A Multi-Model Machine Learning Framework for Performance Prediction and Educational Quality Assessment in Primary and Secondary Education Across School Stakeholders
Main Article Content
Abstract
Primary and secondary education systems generate large volumes of multi-stakeholder data, yet schools often lack practical, data-driven mechanisms to jointly assess learner risk, teaching effectiveness, leadership quality, and infrastructure status. This study proposes a multi-model machine learning framework to predict performance outcomes and support educational quality assessment across school stakeholders. A unified pipeline is applied: numeric conversion and cleaning, median imputation for missing values, z-score standardization, and outcome construction.
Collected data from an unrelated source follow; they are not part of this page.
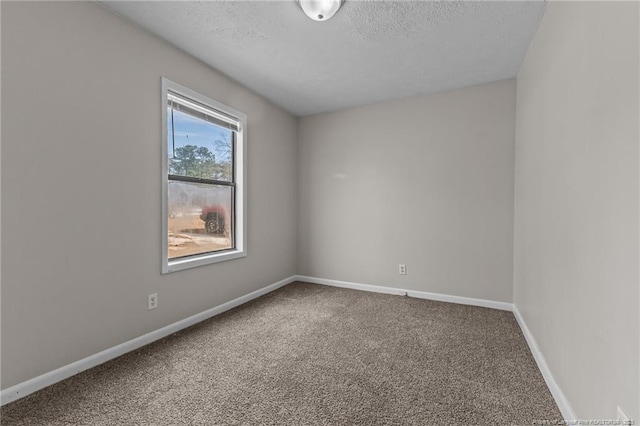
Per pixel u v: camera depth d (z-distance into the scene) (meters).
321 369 1.82
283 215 3.80
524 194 2.41
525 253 2.36
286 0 1.81
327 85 3.06
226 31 2.13
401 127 3.41
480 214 3.04
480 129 3.02
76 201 1.74
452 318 2.69
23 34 1.51
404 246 3.42
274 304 3.08
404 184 3.41
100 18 1.85
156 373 1.76
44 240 1.61
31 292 1.56
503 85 2.92
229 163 3.02
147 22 2.03
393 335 2.32
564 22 1.49
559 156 1.55
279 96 3.35
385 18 1.96
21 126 1.51
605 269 1.06
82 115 1.76
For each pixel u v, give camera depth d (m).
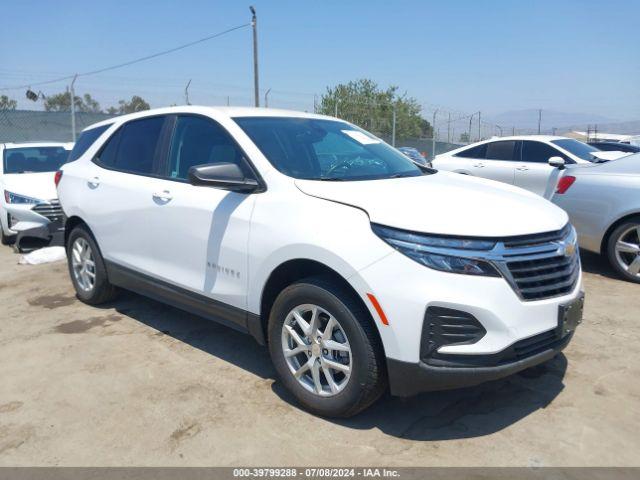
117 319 4.64
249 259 3.21
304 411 3.10
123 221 4.23
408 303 2.58
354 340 2.76
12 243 8.26
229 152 3.55
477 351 2.56
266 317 3.32
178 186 3.79
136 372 3.62
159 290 4.00
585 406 3.13
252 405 3.17
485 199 3.04
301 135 3.77
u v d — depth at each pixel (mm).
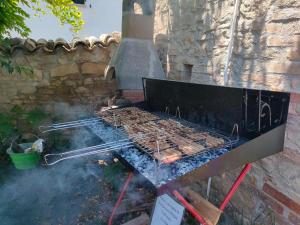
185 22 2994
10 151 3424
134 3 3000
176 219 1736
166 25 3453
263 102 1630
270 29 1859
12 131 3711
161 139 1702
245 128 1768
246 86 2117
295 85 1701
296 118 1711
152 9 3072
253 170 2135
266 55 1911
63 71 3826
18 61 3574
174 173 1305
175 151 1493
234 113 1813
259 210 2111
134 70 2969
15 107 3730
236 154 1458
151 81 2652
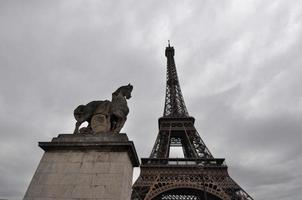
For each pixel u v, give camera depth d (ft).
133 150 68.44
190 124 449.89
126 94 85.51
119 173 60.95
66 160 65.21
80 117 78.38
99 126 74.90
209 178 323.78
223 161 355.97
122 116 76.18
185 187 312.50
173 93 571.69
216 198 343.46
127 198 64.59
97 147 66.59
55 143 68.13
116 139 68.85
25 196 59.16
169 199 392.88
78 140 69.82
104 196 57.36
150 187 312.09
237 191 309.42
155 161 366.22
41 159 66.33
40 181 61.72
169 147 420.36
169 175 335.26
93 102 81.51
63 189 59.67
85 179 60.90
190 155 419.74
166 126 450.30
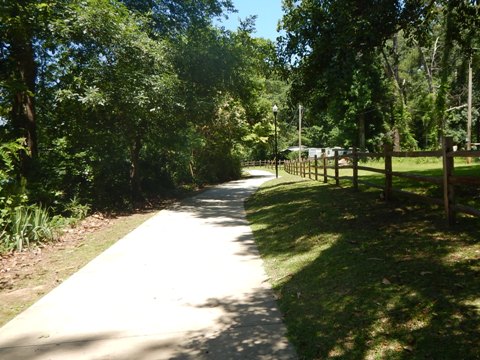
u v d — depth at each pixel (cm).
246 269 590
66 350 363
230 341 367
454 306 362
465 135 4278
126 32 1215
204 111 1564
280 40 1113
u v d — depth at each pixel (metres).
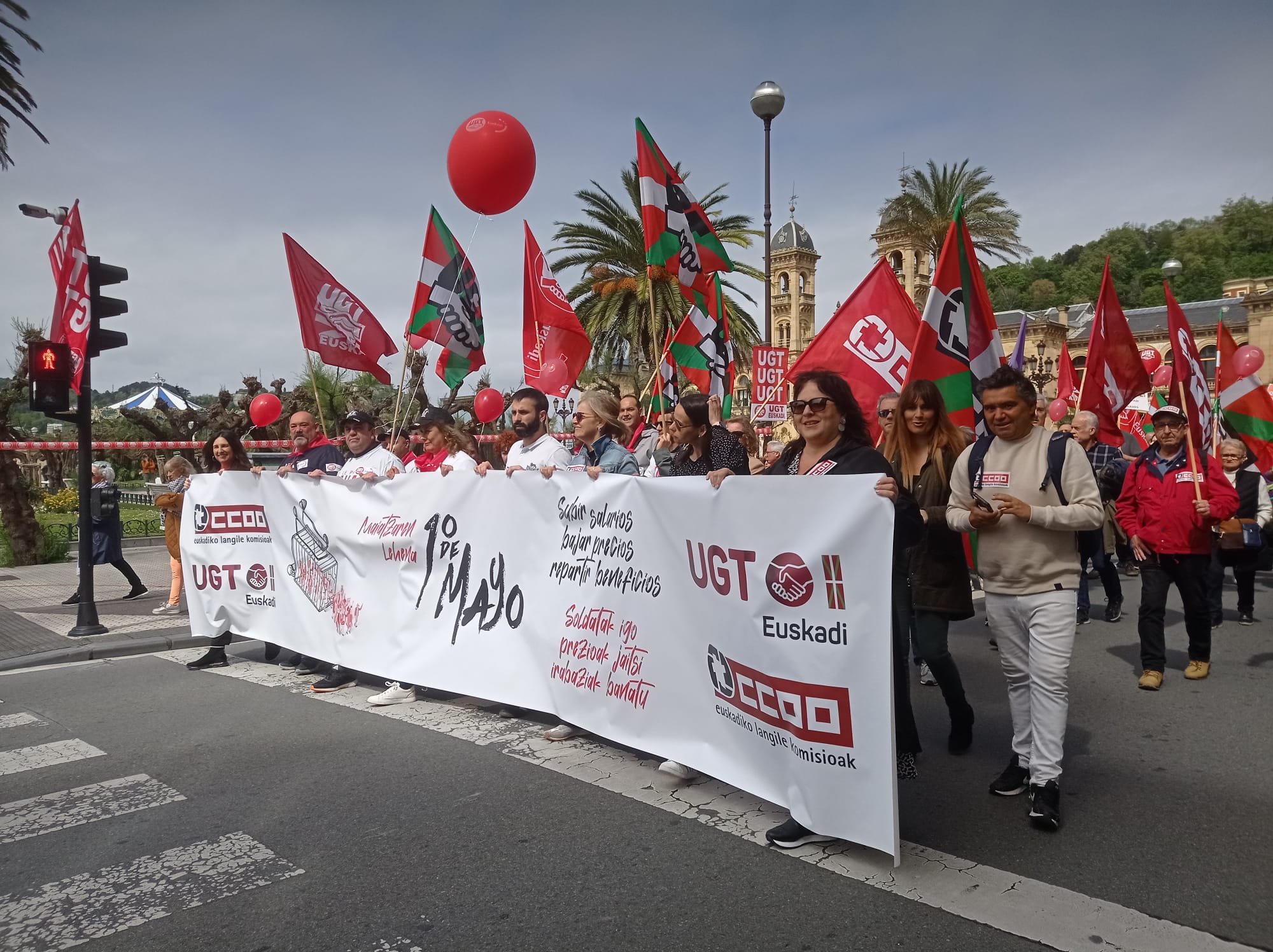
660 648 4.15
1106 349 7.80
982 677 6.16
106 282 8.70
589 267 24.77
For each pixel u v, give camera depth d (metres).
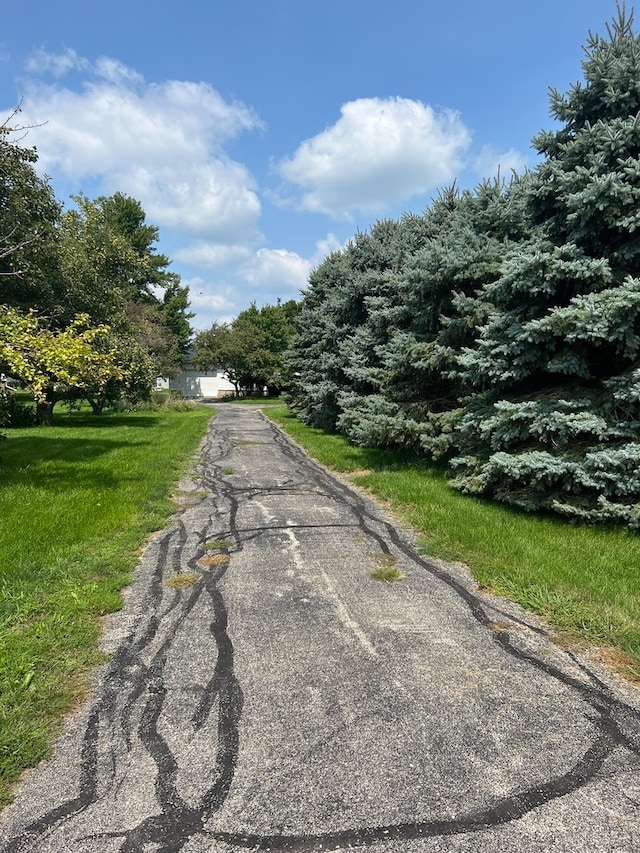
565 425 5.14
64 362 6.53
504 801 1.92
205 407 28.22
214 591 3.87
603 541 4.60
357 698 2.56
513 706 2.49
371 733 2.30
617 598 3.52
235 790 1.98
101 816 1.86
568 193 5.47
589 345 5.54
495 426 5.84
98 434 13.95
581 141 5.45
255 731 2.32
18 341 6.35
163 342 27.17
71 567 4.18
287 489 7.49
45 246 10.80
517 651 3.00
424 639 3.14
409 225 12.33
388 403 8.63
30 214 10.16
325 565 4.41
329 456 10.04
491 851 1.71
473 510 5.68
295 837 1.77
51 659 2.88
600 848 1.72
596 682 2.69
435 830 1.79
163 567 4.38
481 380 6.36
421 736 2.28
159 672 2.80
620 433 4.95
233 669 2.83
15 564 4.13
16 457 9.66
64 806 1.91
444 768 2.09
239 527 5.55
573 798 1.93
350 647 3.05
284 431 15.59
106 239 16.14
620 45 5.42
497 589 3.85
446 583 4.01
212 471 8.95
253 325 44.03
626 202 5.05
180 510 6.28
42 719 2.39
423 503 6.13
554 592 3.67
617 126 5.25
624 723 2.37
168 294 45.47
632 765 2.10
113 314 15.94
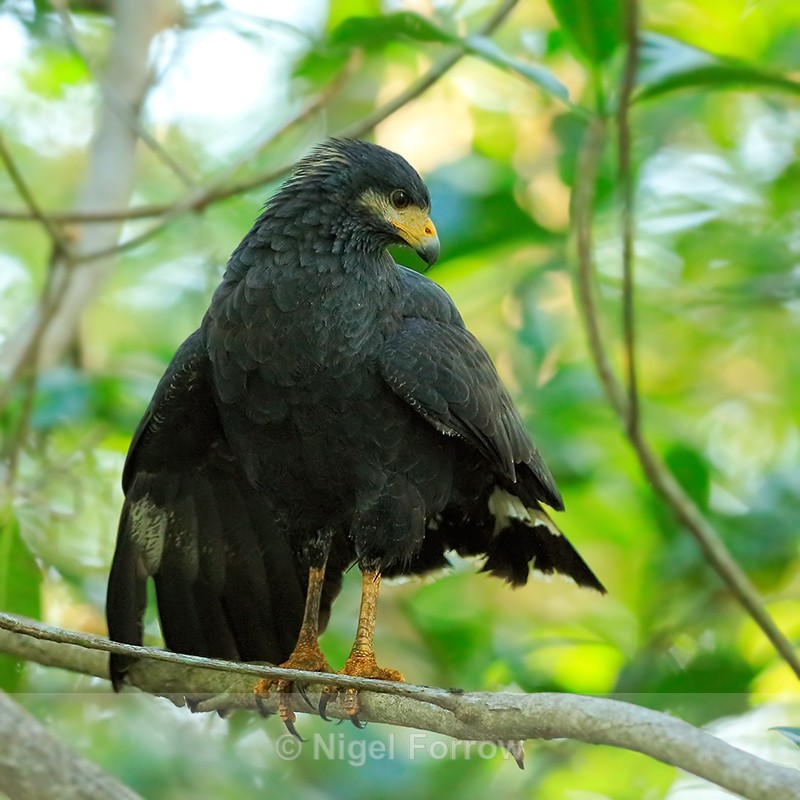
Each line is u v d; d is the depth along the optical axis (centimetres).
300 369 891
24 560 1077
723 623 1326
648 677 1244
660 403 1570
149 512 968
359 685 725
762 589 1350
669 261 1606
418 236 941
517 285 1406
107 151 1385
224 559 991
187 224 1598
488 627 1375
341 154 943
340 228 920
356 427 902
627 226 934
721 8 1498
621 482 1439
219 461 969
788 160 1636
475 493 976
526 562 1002
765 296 1513
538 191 1485
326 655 1320
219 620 993
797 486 1360
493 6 1571
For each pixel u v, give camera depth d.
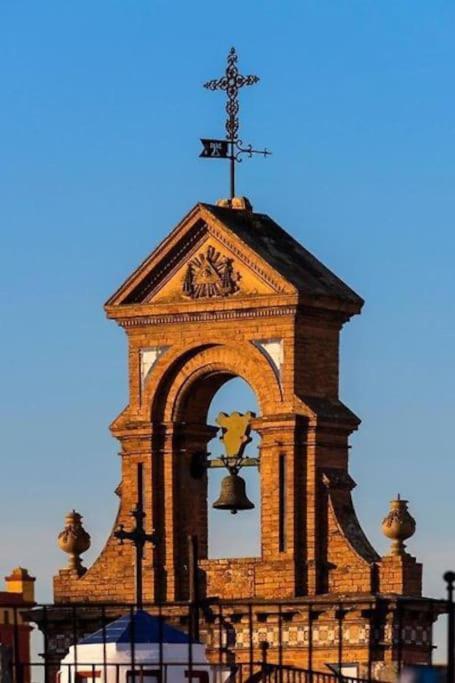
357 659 138.38
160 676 117.88
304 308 141.75
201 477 145.38
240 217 144.88
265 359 142.38
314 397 142.38
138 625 121.88
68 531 146.75
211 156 146.12
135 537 138.62
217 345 143.75
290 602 132.25
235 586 142.62
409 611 138.12
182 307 144.00
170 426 144.75
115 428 145.75
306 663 139.62
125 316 145.50
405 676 120.31
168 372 144.75
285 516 141.75
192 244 144.12
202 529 145.25
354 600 138.00
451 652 112.12
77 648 121.81
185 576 144.50
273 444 142.12
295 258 144.12
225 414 144.50
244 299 142.38
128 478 145.75
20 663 120.69
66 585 146.12
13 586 167.75
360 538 141.25
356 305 143.75
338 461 142.62
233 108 146.38
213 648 141.38
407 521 139.75
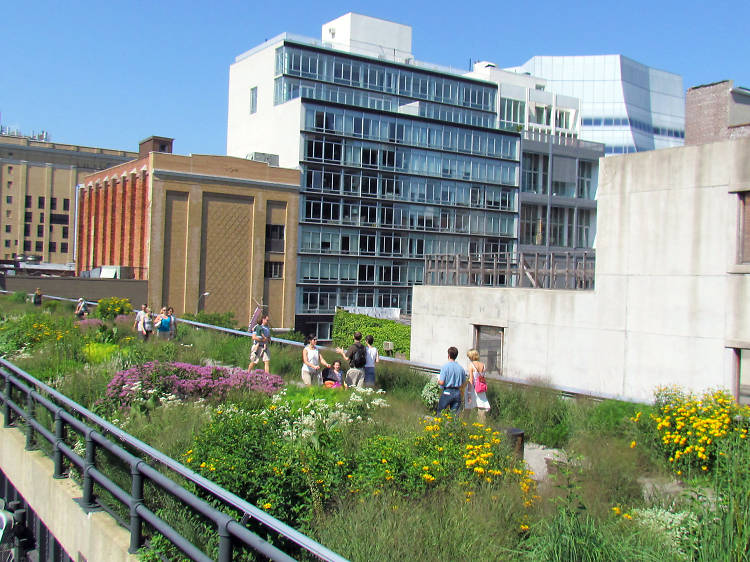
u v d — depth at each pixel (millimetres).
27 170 138625
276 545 6586
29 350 17844
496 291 22219
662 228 16922
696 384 16078
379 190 85188
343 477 7598
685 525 6441
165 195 63062
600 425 11617
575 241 97125
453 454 8148
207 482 5391
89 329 22109
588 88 115938
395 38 98375
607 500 7766
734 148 15539
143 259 63656
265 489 7035
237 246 67062
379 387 16297
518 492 7285
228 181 66188
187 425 9836
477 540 6117
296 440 8539
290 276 70500
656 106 121938
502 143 92938
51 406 8742
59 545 8625
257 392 13047
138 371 12625
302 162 80375
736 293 15406
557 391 13703
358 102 88688
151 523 5949
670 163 16797
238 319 67188
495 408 13422
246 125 90812
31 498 9141
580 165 97688
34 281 55688
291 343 20812
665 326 16797
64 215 142375
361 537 6059
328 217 82062
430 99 93188
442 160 89125
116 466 8055
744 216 15422
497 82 99500
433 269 26516
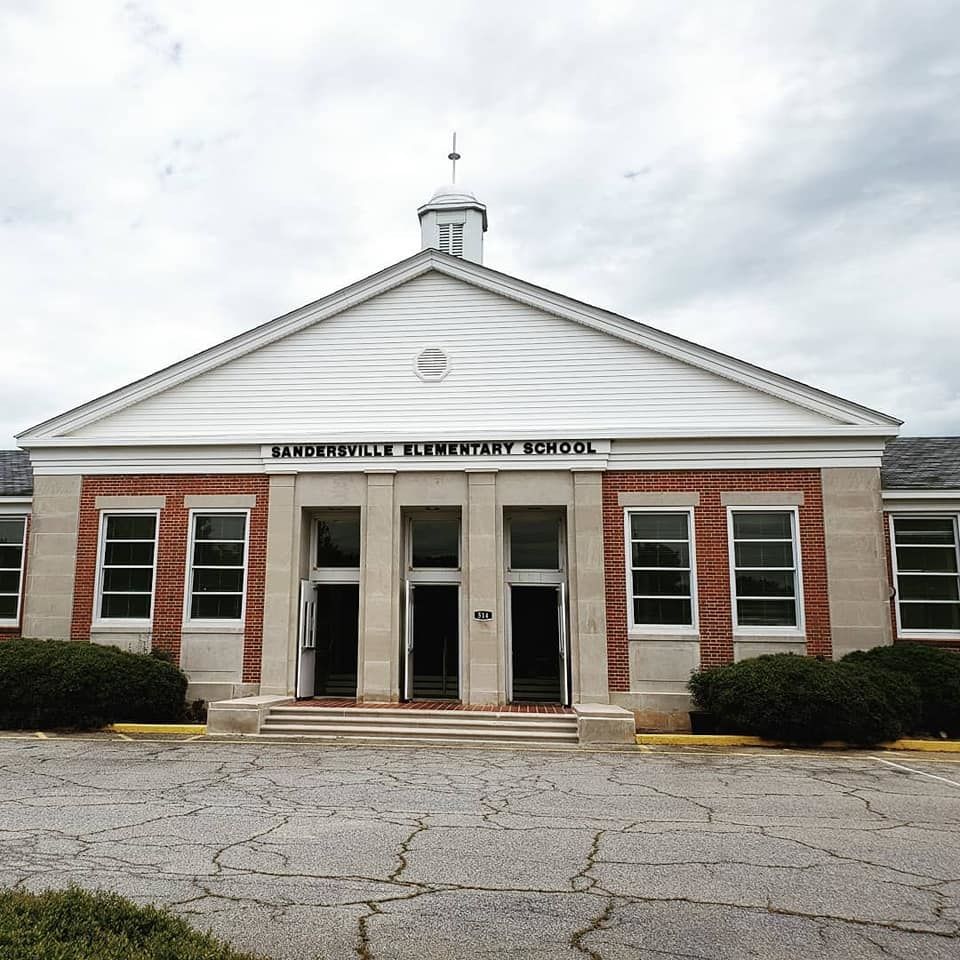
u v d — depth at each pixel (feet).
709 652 55.26
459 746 47.34
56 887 21.49
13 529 66.95
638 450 58.23
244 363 62.80
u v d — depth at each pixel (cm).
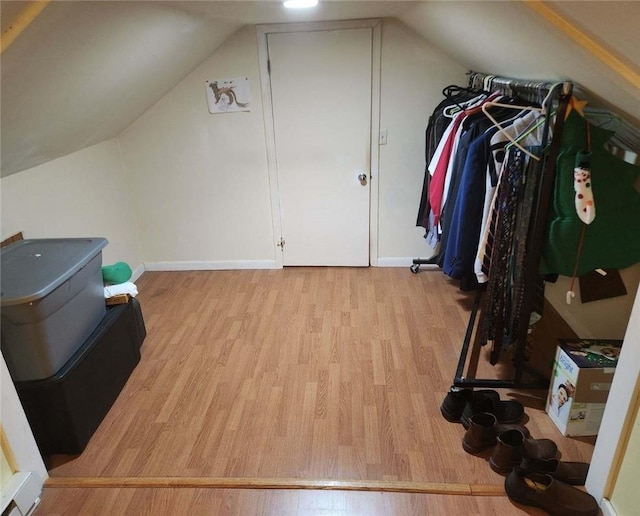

For classification, a composite score is converted into binary labels using median thresholding and modeled using Logistic Regression, SVM (RBF), and Random Forest. For regression, the continuous composite score is modeled using Ridge Regression, SVR (RBF), and Random Forest Regressor. Experiments are conducted on the MP Education Survey dataset, comprising five aligned respondent tables primary students (n=500), secondary students (n=500), teachers (n=500), headmasters (n=500), and school observers (n=500) linked through school and location identifiers. Results demonstrate consistently high predictive performance across datasets: Random Forest yields the strongest classification performance (reaching near-perfect accuracy in student datasets), while Ridge Regression achieves the lowest RMSE in composite-score prediction due to the linear structure of the constructed indices. Performance is comparatively lower for observer data, indicating greater heterogeneity in external infrastructure assessments.